Metallographic Analysis: Randomly sample finished castings, prepare metallographic specimens, and observe the pore distribution in the microstructure under a microscope. High-quality castings should have a microporosity of ≤1% and no concentrated porosity, ensuring that mechanical properties (such as tensile strength and elongation) meet international standards (e.g., ASTM B179 and EN 1706).

IV. Value Realization: How Does Gas Control Help Companies Win International Orders?

For export-oriented die-casting companies, precise gas control not only improves product quality but also directly translates into market competitiveness, attracting the attention and inquiries of international professional buyers (such as automotive parts manufacturers, medical device companies, and aerospace suppliers).

Reducing costs and improving delivery capabilities: By reducing the scrap rate caused by porosity (from 15% to below 5%), rework costs and the risk of delivery delays are reduced, meeting the core requirements of international buyers for "on-time delivery and zero defects."

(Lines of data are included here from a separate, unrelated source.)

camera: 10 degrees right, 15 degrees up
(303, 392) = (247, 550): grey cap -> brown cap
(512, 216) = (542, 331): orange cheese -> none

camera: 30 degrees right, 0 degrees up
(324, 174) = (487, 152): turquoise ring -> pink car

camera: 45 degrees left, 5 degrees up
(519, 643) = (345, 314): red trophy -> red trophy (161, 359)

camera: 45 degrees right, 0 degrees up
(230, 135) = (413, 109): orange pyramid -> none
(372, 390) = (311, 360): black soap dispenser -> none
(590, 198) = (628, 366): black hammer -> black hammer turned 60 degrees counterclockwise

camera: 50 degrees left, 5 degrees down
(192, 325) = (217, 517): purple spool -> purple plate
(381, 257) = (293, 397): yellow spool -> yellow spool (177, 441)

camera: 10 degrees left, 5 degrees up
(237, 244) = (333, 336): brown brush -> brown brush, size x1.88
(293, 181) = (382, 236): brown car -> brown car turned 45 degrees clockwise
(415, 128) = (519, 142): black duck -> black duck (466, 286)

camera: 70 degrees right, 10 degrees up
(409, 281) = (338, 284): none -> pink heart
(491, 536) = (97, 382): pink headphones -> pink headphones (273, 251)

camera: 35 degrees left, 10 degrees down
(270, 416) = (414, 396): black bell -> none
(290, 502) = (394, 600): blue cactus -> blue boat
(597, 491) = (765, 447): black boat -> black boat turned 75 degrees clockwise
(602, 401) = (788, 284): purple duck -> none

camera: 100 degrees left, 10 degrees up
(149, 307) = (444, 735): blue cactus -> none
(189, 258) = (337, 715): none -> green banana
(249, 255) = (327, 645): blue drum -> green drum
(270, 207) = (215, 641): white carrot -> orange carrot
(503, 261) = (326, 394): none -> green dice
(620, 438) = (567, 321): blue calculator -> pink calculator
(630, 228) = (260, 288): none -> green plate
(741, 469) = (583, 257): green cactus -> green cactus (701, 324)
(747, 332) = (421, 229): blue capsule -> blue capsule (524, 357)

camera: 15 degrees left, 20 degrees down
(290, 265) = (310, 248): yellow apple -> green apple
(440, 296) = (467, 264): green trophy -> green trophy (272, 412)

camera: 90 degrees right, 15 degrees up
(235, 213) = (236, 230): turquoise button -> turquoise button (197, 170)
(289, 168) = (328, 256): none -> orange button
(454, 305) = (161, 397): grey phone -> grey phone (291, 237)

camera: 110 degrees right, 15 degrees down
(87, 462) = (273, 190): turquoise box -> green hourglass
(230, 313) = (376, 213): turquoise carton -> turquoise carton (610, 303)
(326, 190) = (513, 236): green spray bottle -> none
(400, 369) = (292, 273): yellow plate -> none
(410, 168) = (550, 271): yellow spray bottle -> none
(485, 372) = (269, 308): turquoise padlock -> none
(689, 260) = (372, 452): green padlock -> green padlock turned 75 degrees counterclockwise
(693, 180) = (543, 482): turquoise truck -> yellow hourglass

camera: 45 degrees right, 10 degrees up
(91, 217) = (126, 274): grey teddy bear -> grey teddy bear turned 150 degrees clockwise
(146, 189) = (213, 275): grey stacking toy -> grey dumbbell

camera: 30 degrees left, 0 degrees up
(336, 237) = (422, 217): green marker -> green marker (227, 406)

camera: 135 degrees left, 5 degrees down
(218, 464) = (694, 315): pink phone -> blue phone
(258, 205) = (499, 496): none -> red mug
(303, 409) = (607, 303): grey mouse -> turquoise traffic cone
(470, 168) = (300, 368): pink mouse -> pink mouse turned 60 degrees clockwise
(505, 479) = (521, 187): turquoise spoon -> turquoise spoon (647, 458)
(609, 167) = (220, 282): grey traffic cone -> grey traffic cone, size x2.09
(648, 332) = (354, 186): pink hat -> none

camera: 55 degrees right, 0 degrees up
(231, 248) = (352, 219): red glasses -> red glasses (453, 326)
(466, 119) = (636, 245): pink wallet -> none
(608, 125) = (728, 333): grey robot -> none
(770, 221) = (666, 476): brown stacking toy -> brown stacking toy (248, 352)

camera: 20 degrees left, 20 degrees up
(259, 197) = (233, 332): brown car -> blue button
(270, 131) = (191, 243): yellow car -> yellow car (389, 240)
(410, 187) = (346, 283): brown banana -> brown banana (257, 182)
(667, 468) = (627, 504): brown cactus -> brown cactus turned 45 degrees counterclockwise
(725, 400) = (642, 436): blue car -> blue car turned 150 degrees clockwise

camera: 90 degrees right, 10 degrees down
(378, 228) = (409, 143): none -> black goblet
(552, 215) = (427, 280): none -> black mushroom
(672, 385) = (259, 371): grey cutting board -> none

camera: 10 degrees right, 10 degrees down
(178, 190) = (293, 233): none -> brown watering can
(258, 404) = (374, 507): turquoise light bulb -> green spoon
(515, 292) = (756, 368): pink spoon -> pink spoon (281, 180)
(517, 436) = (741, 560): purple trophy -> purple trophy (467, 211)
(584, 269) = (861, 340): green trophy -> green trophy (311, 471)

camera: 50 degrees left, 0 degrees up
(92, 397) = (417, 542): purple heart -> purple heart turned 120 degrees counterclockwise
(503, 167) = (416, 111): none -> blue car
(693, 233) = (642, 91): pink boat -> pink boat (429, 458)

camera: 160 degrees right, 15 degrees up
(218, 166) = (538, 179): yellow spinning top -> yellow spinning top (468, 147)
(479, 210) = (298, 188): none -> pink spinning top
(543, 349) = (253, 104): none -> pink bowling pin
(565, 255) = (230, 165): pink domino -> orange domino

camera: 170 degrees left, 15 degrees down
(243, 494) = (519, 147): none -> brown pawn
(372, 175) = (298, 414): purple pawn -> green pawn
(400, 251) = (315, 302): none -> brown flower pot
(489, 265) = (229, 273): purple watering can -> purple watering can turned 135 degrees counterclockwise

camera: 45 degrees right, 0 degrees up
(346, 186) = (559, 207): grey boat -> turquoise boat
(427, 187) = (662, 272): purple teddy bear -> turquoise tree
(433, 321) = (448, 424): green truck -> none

Breaking through technical barriers and entering the high-end market: Buyers in Europe, the United States, Japan, and South Korea have stringent requirements for the porosity of castings (for example, German automakers require a 100% pass rate for X-ray inspection). Companies that master core gas control technologies can overcome these technical barriers and enter the high-end supply chain.
Building trust and fostering long-term partnerships: Providing buyers with a "liquid aluminum hydrogen content test report + finished product non-destructive testing report" verifies product quality, strengthens buyer trust, and lays the foundation for subsequent volume orders and long-term partnerships.